## [Exercise objective]
Every line of the material should be output exactly as written.

## [Record excerpts]
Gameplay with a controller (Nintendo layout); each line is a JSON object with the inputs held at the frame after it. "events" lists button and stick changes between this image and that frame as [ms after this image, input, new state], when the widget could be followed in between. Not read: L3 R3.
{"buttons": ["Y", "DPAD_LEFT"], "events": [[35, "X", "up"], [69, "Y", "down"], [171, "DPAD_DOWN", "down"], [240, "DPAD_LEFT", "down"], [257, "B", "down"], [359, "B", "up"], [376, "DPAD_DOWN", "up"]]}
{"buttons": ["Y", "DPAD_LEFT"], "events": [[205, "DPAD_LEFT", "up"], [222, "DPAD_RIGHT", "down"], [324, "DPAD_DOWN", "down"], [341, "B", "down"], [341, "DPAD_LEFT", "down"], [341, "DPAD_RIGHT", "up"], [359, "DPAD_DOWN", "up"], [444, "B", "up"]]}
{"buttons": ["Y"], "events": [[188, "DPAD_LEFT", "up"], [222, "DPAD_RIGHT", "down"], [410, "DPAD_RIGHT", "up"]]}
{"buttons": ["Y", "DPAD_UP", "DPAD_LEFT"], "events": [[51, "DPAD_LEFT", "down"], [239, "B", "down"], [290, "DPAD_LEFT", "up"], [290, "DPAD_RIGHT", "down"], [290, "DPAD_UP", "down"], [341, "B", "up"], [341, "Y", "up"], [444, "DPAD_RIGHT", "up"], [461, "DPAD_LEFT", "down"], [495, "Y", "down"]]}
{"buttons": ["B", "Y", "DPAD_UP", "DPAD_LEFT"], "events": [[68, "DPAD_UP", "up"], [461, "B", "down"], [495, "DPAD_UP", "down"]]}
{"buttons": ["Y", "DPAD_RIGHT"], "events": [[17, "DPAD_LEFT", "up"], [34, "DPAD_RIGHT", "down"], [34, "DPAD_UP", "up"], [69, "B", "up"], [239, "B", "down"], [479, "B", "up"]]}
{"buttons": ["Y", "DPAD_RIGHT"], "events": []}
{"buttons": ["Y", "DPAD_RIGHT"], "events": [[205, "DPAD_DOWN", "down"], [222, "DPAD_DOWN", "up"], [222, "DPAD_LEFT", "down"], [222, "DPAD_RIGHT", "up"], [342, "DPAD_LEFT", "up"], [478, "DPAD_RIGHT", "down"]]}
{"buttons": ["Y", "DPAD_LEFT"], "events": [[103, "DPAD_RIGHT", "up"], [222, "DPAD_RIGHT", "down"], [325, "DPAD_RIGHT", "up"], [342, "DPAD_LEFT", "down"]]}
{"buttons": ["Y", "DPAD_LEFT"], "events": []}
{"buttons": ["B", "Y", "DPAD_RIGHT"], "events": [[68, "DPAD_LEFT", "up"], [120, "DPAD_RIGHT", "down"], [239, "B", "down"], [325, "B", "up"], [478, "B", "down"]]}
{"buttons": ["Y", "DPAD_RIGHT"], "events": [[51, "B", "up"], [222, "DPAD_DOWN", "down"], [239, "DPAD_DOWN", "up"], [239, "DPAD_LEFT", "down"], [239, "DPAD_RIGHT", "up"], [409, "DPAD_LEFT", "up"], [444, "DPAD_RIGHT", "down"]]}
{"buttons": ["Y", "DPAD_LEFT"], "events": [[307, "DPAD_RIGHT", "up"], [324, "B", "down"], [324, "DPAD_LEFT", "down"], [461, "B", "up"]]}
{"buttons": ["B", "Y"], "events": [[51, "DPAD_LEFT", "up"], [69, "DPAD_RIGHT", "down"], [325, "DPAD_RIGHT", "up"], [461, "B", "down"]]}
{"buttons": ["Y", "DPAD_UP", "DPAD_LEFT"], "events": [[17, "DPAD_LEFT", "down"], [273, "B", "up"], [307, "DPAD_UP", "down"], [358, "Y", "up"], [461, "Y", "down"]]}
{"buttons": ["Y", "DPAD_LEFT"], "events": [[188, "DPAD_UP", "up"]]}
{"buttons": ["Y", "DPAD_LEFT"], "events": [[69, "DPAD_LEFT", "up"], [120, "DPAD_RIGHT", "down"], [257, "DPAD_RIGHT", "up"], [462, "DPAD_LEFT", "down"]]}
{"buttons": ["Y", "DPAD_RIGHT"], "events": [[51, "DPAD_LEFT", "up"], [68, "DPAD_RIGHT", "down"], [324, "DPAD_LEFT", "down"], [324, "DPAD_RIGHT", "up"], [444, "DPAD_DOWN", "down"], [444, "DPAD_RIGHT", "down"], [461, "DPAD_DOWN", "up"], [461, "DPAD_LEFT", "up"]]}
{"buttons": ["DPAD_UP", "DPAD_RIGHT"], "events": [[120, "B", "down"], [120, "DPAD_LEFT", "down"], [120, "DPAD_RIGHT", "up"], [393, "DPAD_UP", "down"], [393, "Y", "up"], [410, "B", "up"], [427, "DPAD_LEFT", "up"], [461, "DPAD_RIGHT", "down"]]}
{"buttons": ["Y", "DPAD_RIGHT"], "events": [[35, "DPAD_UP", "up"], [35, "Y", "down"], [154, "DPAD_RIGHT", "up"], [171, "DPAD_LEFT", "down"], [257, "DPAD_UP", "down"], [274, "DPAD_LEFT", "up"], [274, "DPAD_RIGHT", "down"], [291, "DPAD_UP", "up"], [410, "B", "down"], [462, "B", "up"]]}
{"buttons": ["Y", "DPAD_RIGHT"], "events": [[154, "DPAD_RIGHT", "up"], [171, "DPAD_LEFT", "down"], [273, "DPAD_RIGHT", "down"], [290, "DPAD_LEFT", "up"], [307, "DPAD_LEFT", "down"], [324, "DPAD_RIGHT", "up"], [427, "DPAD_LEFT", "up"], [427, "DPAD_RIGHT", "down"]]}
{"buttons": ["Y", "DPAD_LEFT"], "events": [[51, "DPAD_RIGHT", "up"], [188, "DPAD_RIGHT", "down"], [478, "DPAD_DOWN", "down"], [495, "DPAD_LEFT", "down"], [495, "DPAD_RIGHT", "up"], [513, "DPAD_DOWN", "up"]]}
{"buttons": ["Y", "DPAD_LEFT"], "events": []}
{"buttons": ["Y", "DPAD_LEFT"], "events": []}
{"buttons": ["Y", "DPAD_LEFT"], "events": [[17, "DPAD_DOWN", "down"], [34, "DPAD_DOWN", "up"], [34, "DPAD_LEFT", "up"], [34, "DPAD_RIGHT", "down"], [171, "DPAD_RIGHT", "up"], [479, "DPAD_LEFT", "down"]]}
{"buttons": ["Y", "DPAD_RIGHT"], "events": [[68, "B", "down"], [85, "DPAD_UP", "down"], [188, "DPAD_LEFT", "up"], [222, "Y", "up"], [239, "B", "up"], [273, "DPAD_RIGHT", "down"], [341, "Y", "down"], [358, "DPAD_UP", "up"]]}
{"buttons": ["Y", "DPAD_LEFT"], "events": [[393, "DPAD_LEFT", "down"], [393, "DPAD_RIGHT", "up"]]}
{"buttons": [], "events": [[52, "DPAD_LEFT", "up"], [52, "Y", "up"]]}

## [Your solution]
Gameplay with a controller (Nintendo layout); each line is a JSON object with the inputs held at the frame after it. "events" lists button and stick changes between this image and that frame as [ms after this image, input, new state], when the widget could be followed in between. Not read: L3 R3.
{"buttons": ["Y", "DPAD_LEFT"], "events": [[35, "X", "up"], [69, "Y", "down"], [171, "DPAD_DOWN", "down"], [240, "DPAD_LEFT", "down"], [257, "B", "down"], [359, "B", "up"], [376, "DPAD_DOWN", "up"]]}
{"buttons": ["Y", "DPAD_LEFT"], "events": [[205, "DPAD_LEFT", "up"], [222, "DPAD_RIGHT", "down"], [324, "DPAD_DOWN", "down"], [341, "B", "down"], [341, "DPAD_LEFT", "down"], [341, "DPAD_RIGHT", "up"], [359, "DPAD_DOWN", "up"], [444, "B", "up"]]}
{"buttons": ["Y"], "events": [[188, "DPAD_LEFT", "up"], [222, "DPAD_RIGHT", "down"], [410, "DPAD_RIGHT", "up"]]}
{"buttons": ["Y", "DPAD_UP", "DPAD_LEFT"], "events": [[51, "DPAD_LEFT", "down"], [239, "B", "down"], [290, "DPAD_LEFT", "up"], [290, "DPAD_RIGHT", "down"], [290, "DPAD_UP", "down"], [341, "B", "up"], [341, "Y", "up"], [444, "DPAD_RIGHT", "up"], [461, "DPAD_LEFT", "down"], [495, "Y", "down"]]}
{"buttons": ["B", "Y", "DPAD_UP", "DPAD_LEFT"], "events": [[68, "DPAD_UP", "up"], [461, "B", "down"], [495, "DPAD_UP", "down"]]}
{"buttons": ["Y", "DPAD_RIGHT"], "events": [[17, "DPAD_LEFT", "up"], [34, "DPAD_RIGHT", "down"], [34, "DPAD_UP", "up"], [69, "B", "up"], [239, "B", "down"], [479, "B", "up"]]}
{"buttons": ["Y", "DPAD_RIGHT"], "events": []}
{"buttons": ["Y", "DPAD_RIGHT"], "events": [[205, "DPAD_DOWN", "down"], [222, "DPAD_DOWN", "up"], [222, "DPAD_LEFT", "down"], [222, "DPAD_RIGHT", "up"], [342, "DPAD_LEFT", "up"], [478, "DPAD_RIGHT", "down"]]}
{"buttons": ["Y", "DPAD_LEFT"], "events": [[103, "DPAD_RIGHT", "up"], [222, "DPAD_RIGHT", "down"], [325, "DPAD_RIGHT", "up"], [342, "DPAD_LEFT", "down"]]}
{"buttons": ["Y", "DPAD_LEFT"], "events": []}
{"buttons": ["B", "Y", "DPAD_RIGHT"], "events": [[68, "DPAD_LEFT", "up"], [120, "DPAD_RIGHT", "down"], [239, "B", "down"], [325, "B", "up"], [478, "B", "down"]]}
{"buttons": ["Y", "DPAD_RIGHT"], "events": [[51, "B", "up"], [222, "DPAD_DOWN", "down"], [239, "DPAD_DOWN", "up"], [239, "DPAD_LEFT", "down"], [239, "DPAD_RIGHT", "up"], [409, "DPAD_LEFT", "up"], [444, "DPAD_RIGHT", "down"]]}
{"buttons": ["Y", "DPAD_LEFT"], "events": [[307, "DPAD_RIGHT", "up"], [324, "B", "down"], [324, "DPAD_LEFT", "down"], [461, "B", "up"]]}
{"buttons": ["B", "Y"], "events": [[51, "DPAD_LEFT", "up"], [69, "DPAD_RIGHT", "down"], [325, "DPAD_RIGHT", "up"], [461, "B", "down"]]}
{"buttons": ["Y", "DPAD_UP", "DPAD_LEFT"], "events": [[17, "DPAD_LEFT", "down"], [273, "B", "up"], [307, "DPAD_UP", "down"], [358, "Y", "up"], [461, "Y", "down"]]}
{"buttons": ["Y", "DPAD_LEFT"], "events": [[188, "DPAD_UP", "up"]]}
{"buttons": ["Y", "DPAD_LEFT"], "events": [[69, "DPAD_LEFT", "up"], [120, "DPAD_RIGHT", "down"], [257, "DPAD_RIGHT", "up"], [462, "DPAD_LEFT", "down"]]}
{"buttons": ["Y", "DPAD_RIGHT"], "events": [[51, "DPAD_LEFT", "up"], [68, "DPAD_RIGHT", "down"], [324, "DPAD_LEFT", "down"], [324, "DPAD_RIGHT", "up"], [444, "DPAD_DOWN", "down"], [444, "DPAD_RIGHT", "down"], [461, "DPAD_DOWN", "up"], [461, "DPAD_LEFT", "up"]]}
{"buttons": ["DPAD_UP", "DPAD_RIGHT"], "events": [[120, "B", "down"], [120, "DPAD_LEFT", "down"], [120, "DPAD_RIGHT", "up"], [393, "DPAD_UP", "down"], [393, "Y", "up"], [410, "B", "up"], [427, "DPAD_LEFT", "up"], [461, "DPAD_RIGHT", "down"]]}
{"buttons": ["Y", "DPAD_RIGHT"], "events": [[35, "DPAD_UP", "up"], [35, "Y", "down"], [154, "DPAD_RIGHT", "up"], [171, "DPAD_LEFT", "down"], [257, "DPAD_UP", "down"], [274, "DPAD_LEFT", "up"], [274, "DPAD_RIGHT", "down"], [291, "DPAD_UP", "up"], [410, "B", "down"], [462, "B", "up"]]}
{"buttons": ["Y", "DPAD_RIGHT"], "events": [[154, "DPAD_RIGHT", "up"], [171, "DPAD_LEFT", "down"], [273, "DPAD_RIGHT", "down"], [290, "DPAD_LEFT", "up"], [307, "DPAD_LEFT", "down"], [324, "DPAD_RIGHT", "up"], [427, "DPAD_LEFT", "up"], [427, "DPAD_RIGHT", "down"]]}
{"buttons": ["Y", "DPAD_LEFT"], "events": [[51, "DPAD_RIGHT", "up"], [188, "DPAD_RIGHT", "down"], [478, "DPAD_DOWN", "down"], [495, "DPAD_LEFT", "down"], [495, "DPAD_RIGHT", "up"], [513, "DPAD_DOWN", "up"]]}
{"buttons": ["Y", "DPAD_LEFT"], "events": []}
{"buttons": ["Y", "DPAD_LEFT"], "events": []}
{"buttons": ["Y", "DPAD_LEFT"], "events": [[17, "DPAD_DOWN", "down"], [34, "DPAD_DOWN", "up"], [34, "DPAD_LEFT", "up"], [34, "DPAD_RIGHT", "down"], [171, "DPAD_RIGHT", "up"], [479, "DPAD_LEFT", "down"]]}
{"buttons": ["Y", "DPAD_RIGHT"], "events": [[68, "B", "down"], [85, "DPAD_UP", "down"], [188, "DPAD_LEFT", "up"], [222, "Y", "up"], [239, "B", "up"], [273, "DPAD_RIGHT", "down"], [341, "Y", "down"], [358, "DPAD_UP", "up"]]}
{"buttons": ["Y", "DPAD_LEFT"], "events": [[393, "DPAD_LEFT", "down"], [393, "DPAD_RIGHT", "up"]]}
{"buttons": [], "events": [[52, "DPAD_LEFT", "up"], [52, "Y", "up"]]}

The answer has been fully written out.